## What you will do
Restate verbatim the span of lines below between the line with "7: (557, 255, 2.09)" and the line with "28: (387, 66, 2.42)", including those two lines, and only that span.

Dataset Block Start

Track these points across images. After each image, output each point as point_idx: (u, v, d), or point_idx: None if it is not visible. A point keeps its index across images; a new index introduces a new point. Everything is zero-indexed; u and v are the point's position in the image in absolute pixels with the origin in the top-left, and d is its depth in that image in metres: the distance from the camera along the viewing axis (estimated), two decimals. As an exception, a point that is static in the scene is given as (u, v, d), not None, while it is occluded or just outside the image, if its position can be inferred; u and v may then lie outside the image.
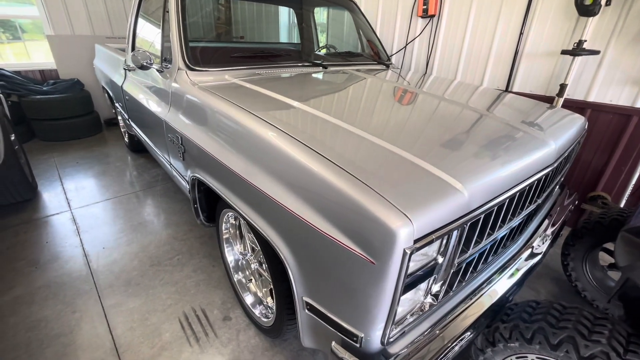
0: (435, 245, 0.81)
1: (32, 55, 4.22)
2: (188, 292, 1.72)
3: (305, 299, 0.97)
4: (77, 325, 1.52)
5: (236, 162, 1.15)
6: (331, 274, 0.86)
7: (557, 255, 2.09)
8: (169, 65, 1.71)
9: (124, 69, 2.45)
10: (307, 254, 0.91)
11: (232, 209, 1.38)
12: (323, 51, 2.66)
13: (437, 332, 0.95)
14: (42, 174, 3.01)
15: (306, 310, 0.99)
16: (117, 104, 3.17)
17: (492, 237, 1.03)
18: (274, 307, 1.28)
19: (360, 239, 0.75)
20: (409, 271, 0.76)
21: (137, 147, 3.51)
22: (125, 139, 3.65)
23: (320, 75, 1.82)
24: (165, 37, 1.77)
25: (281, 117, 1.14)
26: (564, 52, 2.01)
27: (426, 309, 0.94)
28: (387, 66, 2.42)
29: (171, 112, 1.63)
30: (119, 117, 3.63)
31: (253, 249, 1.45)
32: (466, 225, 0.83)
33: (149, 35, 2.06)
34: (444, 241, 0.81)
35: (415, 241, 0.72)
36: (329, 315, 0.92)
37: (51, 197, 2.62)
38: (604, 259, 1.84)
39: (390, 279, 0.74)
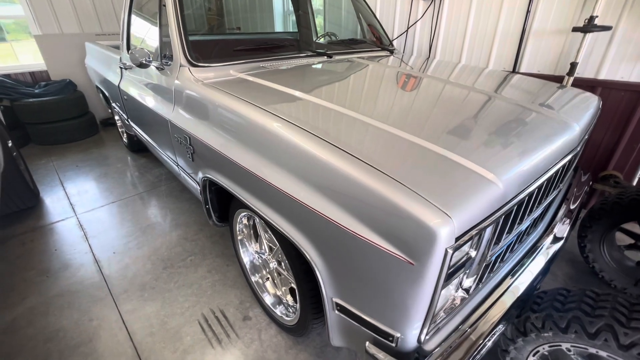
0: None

Dataset Block End
Dataset Block Start

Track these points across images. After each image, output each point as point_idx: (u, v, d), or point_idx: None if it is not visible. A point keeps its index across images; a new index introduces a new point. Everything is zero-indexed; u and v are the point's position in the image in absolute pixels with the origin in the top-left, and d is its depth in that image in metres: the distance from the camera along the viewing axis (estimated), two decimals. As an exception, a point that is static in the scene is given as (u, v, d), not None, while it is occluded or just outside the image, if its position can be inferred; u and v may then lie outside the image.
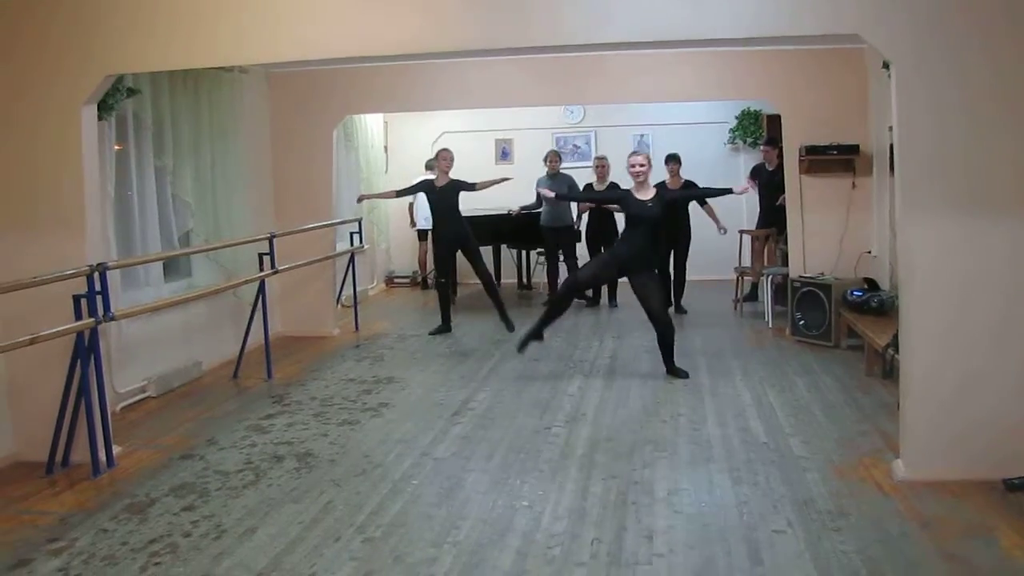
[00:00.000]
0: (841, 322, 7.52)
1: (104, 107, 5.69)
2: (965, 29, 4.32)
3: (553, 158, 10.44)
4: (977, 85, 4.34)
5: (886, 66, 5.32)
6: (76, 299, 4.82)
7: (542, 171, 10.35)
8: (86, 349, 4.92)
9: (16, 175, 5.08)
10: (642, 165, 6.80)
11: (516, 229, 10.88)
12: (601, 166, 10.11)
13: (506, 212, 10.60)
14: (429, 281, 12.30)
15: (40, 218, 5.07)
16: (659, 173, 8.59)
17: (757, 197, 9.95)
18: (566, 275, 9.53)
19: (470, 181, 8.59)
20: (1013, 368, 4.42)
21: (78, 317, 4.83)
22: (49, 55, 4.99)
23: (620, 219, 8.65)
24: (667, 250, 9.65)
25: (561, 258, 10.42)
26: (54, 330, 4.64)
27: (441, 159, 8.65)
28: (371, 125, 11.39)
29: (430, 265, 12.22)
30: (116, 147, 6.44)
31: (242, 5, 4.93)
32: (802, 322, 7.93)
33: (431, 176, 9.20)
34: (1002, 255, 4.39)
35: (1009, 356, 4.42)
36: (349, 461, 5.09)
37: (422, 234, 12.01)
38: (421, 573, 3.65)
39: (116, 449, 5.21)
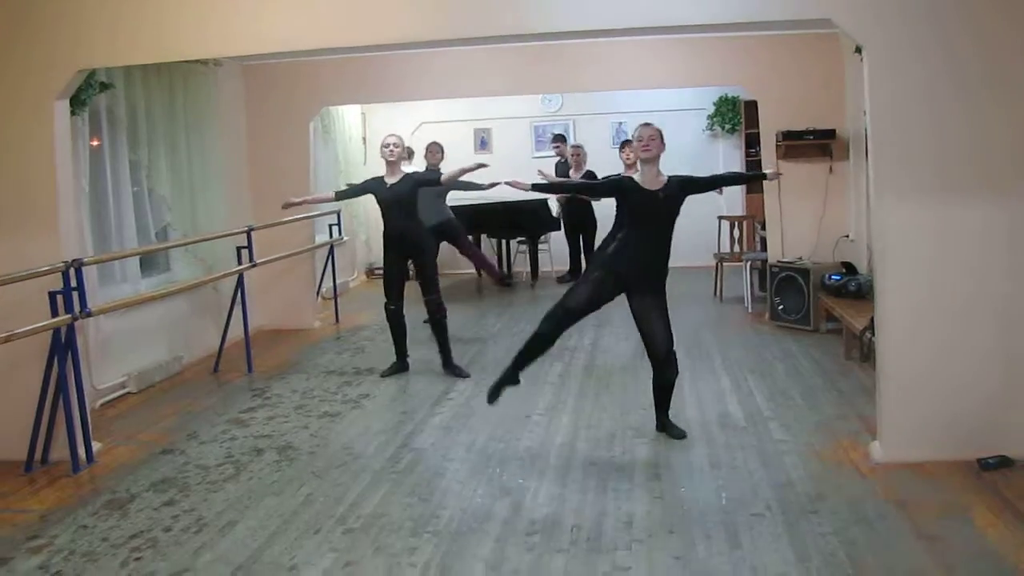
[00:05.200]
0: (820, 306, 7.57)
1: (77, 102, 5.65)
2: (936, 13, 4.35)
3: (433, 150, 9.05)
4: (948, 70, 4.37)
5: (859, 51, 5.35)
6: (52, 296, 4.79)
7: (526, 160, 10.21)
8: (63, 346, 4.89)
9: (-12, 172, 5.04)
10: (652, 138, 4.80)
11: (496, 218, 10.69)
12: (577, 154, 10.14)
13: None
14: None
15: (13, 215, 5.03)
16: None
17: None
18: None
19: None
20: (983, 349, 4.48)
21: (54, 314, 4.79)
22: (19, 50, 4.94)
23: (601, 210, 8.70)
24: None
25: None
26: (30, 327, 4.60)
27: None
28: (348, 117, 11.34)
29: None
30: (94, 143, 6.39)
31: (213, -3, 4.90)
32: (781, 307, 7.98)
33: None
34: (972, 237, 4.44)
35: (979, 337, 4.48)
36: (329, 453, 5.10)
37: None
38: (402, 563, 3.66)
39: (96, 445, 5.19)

Dataset Block End
Dataset Block Start

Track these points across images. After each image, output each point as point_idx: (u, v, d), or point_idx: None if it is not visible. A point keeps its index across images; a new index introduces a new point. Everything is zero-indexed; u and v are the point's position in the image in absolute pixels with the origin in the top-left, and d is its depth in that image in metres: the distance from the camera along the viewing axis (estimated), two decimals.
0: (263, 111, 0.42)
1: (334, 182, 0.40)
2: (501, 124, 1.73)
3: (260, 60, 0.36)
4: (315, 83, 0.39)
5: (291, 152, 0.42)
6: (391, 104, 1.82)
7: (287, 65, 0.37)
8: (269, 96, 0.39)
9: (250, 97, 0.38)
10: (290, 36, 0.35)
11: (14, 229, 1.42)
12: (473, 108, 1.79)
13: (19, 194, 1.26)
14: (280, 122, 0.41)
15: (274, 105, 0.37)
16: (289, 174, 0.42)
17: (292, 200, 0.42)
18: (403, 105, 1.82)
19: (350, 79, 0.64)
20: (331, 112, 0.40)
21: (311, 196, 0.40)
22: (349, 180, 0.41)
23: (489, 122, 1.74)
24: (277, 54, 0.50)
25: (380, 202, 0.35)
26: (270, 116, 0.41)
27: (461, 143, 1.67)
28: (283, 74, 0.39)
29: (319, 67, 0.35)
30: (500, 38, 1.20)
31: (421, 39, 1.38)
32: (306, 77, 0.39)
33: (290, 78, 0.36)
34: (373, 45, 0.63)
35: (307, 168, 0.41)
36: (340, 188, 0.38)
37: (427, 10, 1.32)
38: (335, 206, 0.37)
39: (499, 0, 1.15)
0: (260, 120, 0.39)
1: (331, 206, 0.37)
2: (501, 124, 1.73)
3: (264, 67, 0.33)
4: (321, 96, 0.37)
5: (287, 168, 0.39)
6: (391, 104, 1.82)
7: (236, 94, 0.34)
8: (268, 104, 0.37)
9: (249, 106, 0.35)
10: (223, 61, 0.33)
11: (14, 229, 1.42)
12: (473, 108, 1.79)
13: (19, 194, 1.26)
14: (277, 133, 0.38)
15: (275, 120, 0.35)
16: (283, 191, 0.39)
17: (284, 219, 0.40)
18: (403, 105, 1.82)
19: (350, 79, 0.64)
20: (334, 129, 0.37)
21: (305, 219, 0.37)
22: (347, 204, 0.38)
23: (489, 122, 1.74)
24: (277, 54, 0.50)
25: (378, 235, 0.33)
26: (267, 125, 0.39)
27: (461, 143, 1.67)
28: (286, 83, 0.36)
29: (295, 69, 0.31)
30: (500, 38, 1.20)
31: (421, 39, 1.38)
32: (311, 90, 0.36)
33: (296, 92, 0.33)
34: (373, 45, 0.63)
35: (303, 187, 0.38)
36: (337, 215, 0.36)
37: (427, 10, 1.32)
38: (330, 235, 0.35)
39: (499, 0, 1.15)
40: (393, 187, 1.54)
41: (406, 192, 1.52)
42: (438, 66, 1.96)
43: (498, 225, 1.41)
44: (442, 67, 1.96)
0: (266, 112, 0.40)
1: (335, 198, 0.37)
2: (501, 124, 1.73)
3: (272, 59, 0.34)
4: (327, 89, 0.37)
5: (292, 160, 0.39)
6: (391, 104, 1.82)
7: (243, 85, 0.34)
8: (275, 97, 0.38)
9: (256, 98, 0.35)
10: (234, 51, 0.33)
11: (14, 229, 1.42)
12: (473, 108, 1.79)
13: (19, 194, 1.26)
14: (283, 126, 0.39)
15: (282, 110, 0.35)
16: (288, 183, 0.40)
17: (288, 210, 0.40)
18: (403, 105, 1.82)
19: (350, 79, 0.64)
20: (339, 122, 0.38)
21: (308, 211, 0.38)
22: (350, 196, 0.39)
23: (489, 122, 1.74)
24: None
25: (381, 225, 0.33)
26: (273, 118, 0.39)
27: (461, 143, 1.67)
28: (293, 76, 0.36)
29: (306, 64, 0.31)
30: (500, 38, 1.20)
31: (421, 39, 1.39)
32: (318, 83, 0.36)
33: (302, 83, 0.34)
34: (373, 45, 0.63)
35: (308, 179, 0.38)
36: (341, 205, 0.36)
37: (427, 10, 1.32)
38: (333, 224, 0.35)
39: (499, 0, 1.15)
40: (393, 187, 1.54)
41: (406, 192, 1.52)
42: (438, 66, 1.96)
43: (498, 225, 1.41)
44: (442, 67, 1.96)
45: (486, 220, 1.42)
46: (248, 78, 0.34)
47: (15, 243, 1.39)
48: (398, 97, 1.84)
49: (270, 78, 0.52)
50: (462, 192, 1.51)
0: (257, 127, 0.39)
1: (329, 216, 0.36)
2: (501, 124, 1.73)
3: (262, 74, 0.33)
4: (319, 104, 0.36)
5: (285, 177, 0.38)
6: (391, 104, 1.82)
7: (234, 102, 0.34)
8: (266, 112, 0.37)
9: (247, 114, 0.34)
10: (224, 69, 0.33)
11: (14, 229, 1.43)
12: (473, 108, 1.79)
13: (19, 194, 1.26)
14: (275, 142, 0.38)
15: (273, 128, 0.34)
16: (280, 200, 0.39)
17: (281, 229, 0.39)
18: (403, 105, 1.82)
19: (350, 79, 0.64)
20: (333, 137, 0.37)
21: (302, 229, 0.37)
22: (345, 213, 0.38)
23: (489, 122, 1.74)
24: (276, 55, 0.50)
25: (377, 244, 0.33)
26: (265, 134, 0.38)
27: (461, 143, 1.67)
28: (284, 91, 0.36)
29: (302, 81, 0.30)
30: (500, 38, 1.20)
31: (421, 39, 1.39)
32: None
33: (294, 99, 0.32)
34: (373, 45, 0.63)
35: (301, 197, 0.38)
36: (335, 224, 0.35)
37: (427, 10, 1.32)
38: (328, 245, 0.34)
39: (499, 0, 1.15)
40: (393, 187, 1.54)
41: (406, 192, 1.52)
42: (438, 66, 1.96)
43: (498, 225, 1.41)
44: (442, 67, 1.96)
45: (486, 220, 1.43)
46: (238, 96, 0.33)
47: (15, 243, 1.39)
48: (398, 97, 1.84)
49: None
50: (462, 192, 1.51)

Dataset Block End

## Your solution
7: (557, 255, 2.09)
8: (169, 65, 1.71)
9: (124, 69, 2.45)
10: (307, 254, 0.91)
11: (232, 209, 1.38)
12: (323, 51, 2.66)
13: (437, 332, 0.95)
14: (42, 174, 3.01)
15: (306, 310, 0.99)
16: (117, 104, 3.17)
17: (492, 237, 1.03)
18: (274, 307, 1.28)
19: (360, 239, 0.75)
20: (409, 271, 0.76)
21: (137, 147, 3.51)
22: (125, 139, 3.65)
23: (320, 75, 1.82)
24: (165, 37, 1.77)
25: (281, 117, 1.14)
26: (564, 52, 2.01)
27: (426, 309, 0.94)
28: (387, 66, 2.42)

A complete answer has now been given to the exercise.